Document segment:

Reputation: 7974
My app written in Python/PySide is going to be customizable with user defined scripts. Sometimes users can enter just an expression returning a value, sometimes a whole script (i.e. mutliple statements, in python often called "suite"). I do not know which of these two options he/she is going to choose. Whatever the user enters, it will be stored in a string which in turn will be parsed and executed.
Is there any easy way to check if a a string contains a python expression or suite? I know there are parser.expr()
or parser.suite()
or compile(,,'expr')
or compile(,,'eval')
functions but for these I need to know ahead if I am going to parse/compile an expression or suite.
I could put the parsing operation into try/except and try both (if one of the passes then it is the right one) but this seems to me as not a viable solution because user script can contain any other syntax error and the try/except can mess this errors into my expression/suite decision logic.
Another way is to 'preparse' the string myself checking if it contains semicolons or newline characters (outsite of strings or comments, of course), indicating it is a suite, but I am not sure if this is robust enough.

Brief: Please reproduce the part of the Python expression-or-suite question that begins at "Is there any" and ends after "is robust enough.". You won't need the lines that come next.

[Source text of formatted documents]

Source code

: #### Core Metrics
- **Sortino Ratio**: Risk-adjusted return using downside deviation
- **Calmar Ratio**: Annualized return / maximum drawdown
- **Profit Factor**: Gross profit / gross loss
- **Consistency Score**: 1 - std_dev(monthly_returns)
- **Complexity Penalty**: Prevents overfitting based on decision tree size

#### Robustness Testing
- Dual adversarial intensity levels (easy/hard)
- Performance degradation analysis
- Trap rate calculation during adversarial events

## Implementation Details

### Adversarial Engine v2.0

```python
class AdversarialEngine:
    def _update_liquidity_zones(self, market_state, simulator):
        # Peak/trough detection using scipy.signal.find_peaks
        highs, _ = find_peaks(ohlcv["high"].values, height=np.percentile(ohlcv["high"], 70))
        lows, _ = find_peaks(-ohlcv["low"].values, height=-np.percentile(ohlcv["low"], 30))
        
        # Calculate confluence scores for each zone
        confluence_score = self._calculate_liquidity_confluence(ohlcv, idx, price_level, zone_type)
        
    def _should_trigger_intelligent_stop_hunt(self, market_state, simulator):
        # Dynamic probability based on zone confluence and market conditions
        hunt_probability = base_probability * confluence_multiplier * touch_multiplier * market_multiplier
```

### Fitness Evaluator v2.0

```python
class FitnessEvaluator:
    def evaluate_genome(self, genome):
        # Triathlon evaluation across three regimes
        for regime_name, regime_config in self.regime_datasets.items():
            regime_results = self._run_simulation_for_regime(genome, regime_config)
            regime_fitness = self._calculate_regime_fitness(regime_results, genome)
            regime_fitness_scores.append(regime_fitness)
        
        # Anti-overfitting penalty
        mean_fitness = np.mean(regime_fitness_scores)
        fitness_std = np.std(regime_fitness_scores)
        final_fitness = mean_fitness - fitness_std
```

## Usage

Output of the task:
Is there any easy way to check if a a string contains a python expression or suite? I know there are parser.expr()
or parser.suite()
or compile(,,'expr')
or compile(,,'eval')
functions but for these I need to know ahead if I am going to parse/compile an expression or suite.
I could put the parsing operation into try/except and try both (if one of the passes then it is the right one) but this seems to me as not a viable solution because user script can contain any other syntax error and the try/except can mess this errors into my expression/suite decision logic.
Another way is to 'preparse' the string myself checking if it contains semicolons or newline characters (outsite of strings or comments, of course), indicating it is a suite, but I am not sure if this is robust enough.